On June 30, 2016 my beloved wife, Rachel Wilhelm, died from metastatic breast cancer. She was 37. A memorial service will be held at Temple Rodef Shalom, in Falls Church, VA, at 10:30 am on July 6, 2016.
Rachel lived her life with joy and generosity, a love of travel, and a fierce devotion to her family. And she had a fighter’s heart when it came to battling her disease.
Rachel had asked me to write something about her passing on Facebook; something short and not too weepy (she always said I was the more emotional of the two of us). I will do my best.
Rachel grew up in Hicksville, Long Island (birthplace, she reminded me frequently of Billy Joel) and eventually left to study at the University of Maryland.
As a public-affairs officer for both NASA and NOAA, Rachel worked on issues she was passionate about, space exploration and climate change. The job also took her all over the world. From tea houses in Japan to a small town in rural Louisiana during the Gulf oil spill. I remember one time coming across her travel cache of Euros and other foreign currency and her three passports — an official federal government one, American, and German. I told her it felt like I was living with Jason Bourne.
The German passport came through citizenship she earned from her maternal grandfather, who fled Germany before the Holocaust. She wanted to use the citizenship to live overseas. So in October 2007, a month after our wedding, we moved to Cologne, Germany, where Rachel worked for the German aerospace agency.
It was, as one friend put it, an extended honeymoon, and Rachel loved the German culture, the people, and the food. Her favorite thing: enjoying the warm embrace of a weichnachmarkt while sipping gluwein.
Rachel wanted us to see as much as we could while abroad. And we did. She loved Krakow’s Jewish festival, cheered — and then cringed — at a bullfight in Madrid, drank absinthe in Amsterdam, and celebrated her 30th birthday winding through the souks of Marrakesh.
Eventually we came home and settled down in Arlington. When our son Max was born in 2011, Rachel threw herself into being a mom; she left her job and simply wrote on her LinkedIn page “full time Maxing” as her career. She offered the same devotion to our daughter Phoebe, born two years later.
They were the joy of her life. Rachel made sure Max and Phoebe’s days were filled with fun and opportunities to grow, whether it was scheduling our annual pilgrimage to see Thomas the Tank Engine, arranging playdates with other preschool moms at Temple Rodef Shalom, or organizing our street’s annual Easter Egg Hunt (perhaps a first, she noted, for a Jewish mom).
When Rachel was first diagnosed in 2014, her immediate thought was how to lessen the impact on the kids. Through surgeries, chemotherapy, and radiation treatments she made sure they stayed in their routine and that we kept active as a family.
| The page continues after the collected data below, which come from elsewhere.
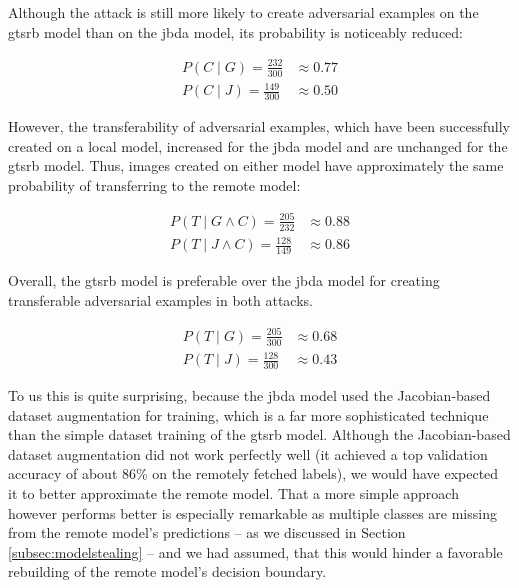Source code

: Although the attack is still more likely to create adversarial examples on the gtsrb model than on the jbda model, its probability is noticeably reduced:

\begin{align*}
P(C \mid G) = \frac{232}{300} &\approx 0.77\\[1ex]
P(C \mid J) = \frac{149}{300} &\approx 0.50
\end{align*}

However, the transferability of adversarial examples, which have been successfully created on a local model, increased for the jbda model and are unchanged for the gtsrb model. Thus, images created on either model have approximately the same probability of transferring to the remote model:

\begin{align*}
P(T \mid G \wedge C) = \frac{205}{232} &\approx 0.88\\[1ex]
P(T \mid J \wedge C) = \frac{128}{149} &\approx 0.86
\end{align*}

Overall, the gtsrb model is preferable over the jbda model for creating transferable adversarial examples in both attacks. 

\begin{align*}
P(T \mid G) = \frac{205}{300} &\approx 0.68\\[1ex]
P(T \mid J) = \frac{128}{300} &\approx 0.43
\end{align*}

To us this is quite surprising, because the jbda model used the Jacobian-based dataset augmentation for training, which is a far more sophisticated technique than the simple dataset training of the gtsrb model. 
Although the Jacobian-based dataset augmentation did not work perfectly well (it achieved a top validation accuracy of about 86\% on the remotely fetched labels), we would have expected it to better approximate the remote model.
That a more simple approach however performs better is especially remarkable as multiple classes are missing from the remote model's predictions -- as we discussed in Section \ref{subsec:modelstealing} -- and we had assumed, that this would hinder a favorable rebuilding of the remote model's decision boundary.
In May, we learned that despite Rachel doing everything she possibly could, the cancer had spread to her liver. But she stayed true to herself. She made sure Phoebe had an amazing 3rd birthday party, found the strength to attend Max’s preschool graduation, and literally the day after she was diagnosed, made time to schedule a doctor’s appointment and a hair cut for me. That was Rachel. Always practical, always thinking of others.
Someone once said, “You beat cancer by how you live, why you live, and in the manner in which you live.” By that definition, Rachel beat the disease.
To honor her fight, in lieu of flowers, Rachel requested that donations be made to the Young Survival Coalition and METAvivor, two breast cancer groups she felt passionately about.
Well … this note wasn’t exactly short. Or unsentimental. If she were here, Rachel would probably tease me that I ignored her instructions like I did each time I (over)loaded the dishwasher.
So forgive me my love if I just say a bit more:
Rachel, you were the love of my life, made me a better person, and gave me two beautiful children. We were blessed to have the time we did.
I miss you. I love you. Be at peace my sweet wife. Home, home at last.